Start of SUPPLIED ENTRIES

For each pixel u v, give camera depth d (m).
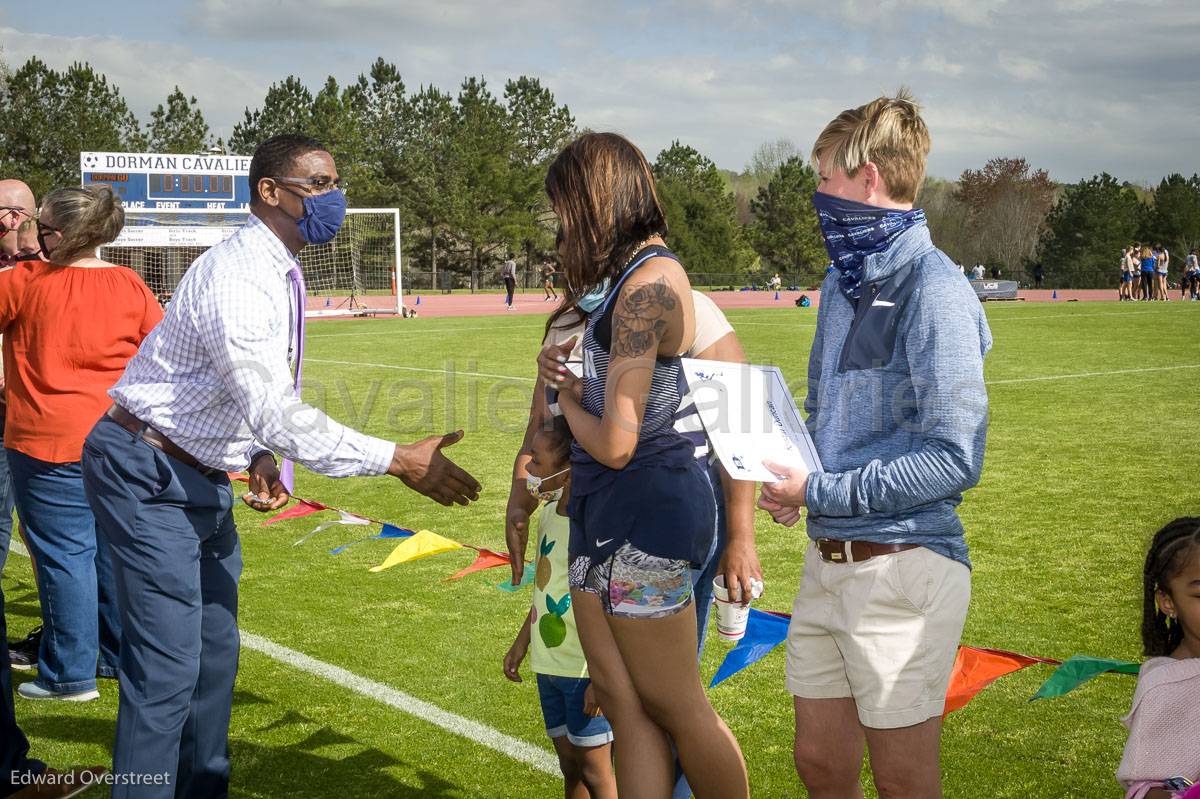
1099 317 27.31
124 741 2.88
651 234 2.41
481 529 7.00
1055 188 94.19
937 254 2.45
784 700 4.24
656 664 2.39
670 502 2.35
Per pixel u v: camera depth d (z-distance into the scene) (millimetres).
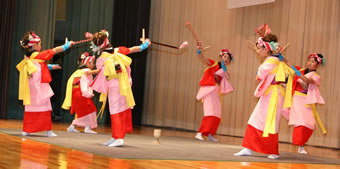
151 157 4078
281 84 4797
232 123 9055
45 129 5457
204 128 6859
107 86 4887
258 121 4719
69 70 10258
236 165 3959
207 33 9664
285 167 4066
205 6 9742
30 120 5391
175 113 10250
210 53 9578
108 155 3982
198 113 9750
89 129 6688
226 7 9336
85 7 10352
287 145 7398
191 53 9953
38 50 5445
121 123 4875
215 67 6836
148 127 9836
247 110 8820
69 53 10289
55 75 10375
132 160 3799
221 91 6867
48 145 4516
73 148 4375
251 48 8812
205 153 4766
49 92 5445
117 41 10328
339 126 7430
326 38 7691
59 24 10562
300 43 8047
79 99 6613
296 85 5875
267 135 4613
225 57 6840
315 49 7832
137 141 5770
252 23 8836
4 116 9031
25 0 9641
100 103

End of SUPPLIED ENTRIES

#### [WHAT TO DO]
Pictures aren't part of the copy; return each record above exactly.

#### [FINAL ANSWER]
For each pixel u v, give camera depth d (m).
1099 317 27.31
124 741 2.88
651 234 2.41
481 529 7.00
1055 188 94.19
937 254 2.45
784 700 4.24
656 664 2.39
670 502 2.35
Per pixel u v: camera depth d (z-distance into the scene) (millimetres).
151 157 4078
281 84 4797
232 123 9055
45 129 5457
204 128 6859
107 86 4887
258 121 4719
69 70 10258
236 165 3959
207 33 9664
285 167 4066
205 6 9742
30 120 5391
175 113 10250
210 53 9578
108 155 3982
198 113 9750
89 129 6688
226 7 9336
85 7 10352
287 145 7398
191 53 9953
38 50 5445
121 123 4875
215 67 6836
148 127 9836
247 110 8820
69 53 10289
55 75 10375
132 160 3799
221 91 6867
48 145 4516
73 148 4375
251 48 8812
205 153 4766
49 92 5445
117 41 10328
339 126 7430
326 38 7691
59 24 10562
300 43 8047
79 99 6613
296 85 5875
267 135 4613
225 57 6840
315 49 7832
137 141 5770
252 23 8836
4 116 9031
25 0 9641
100 103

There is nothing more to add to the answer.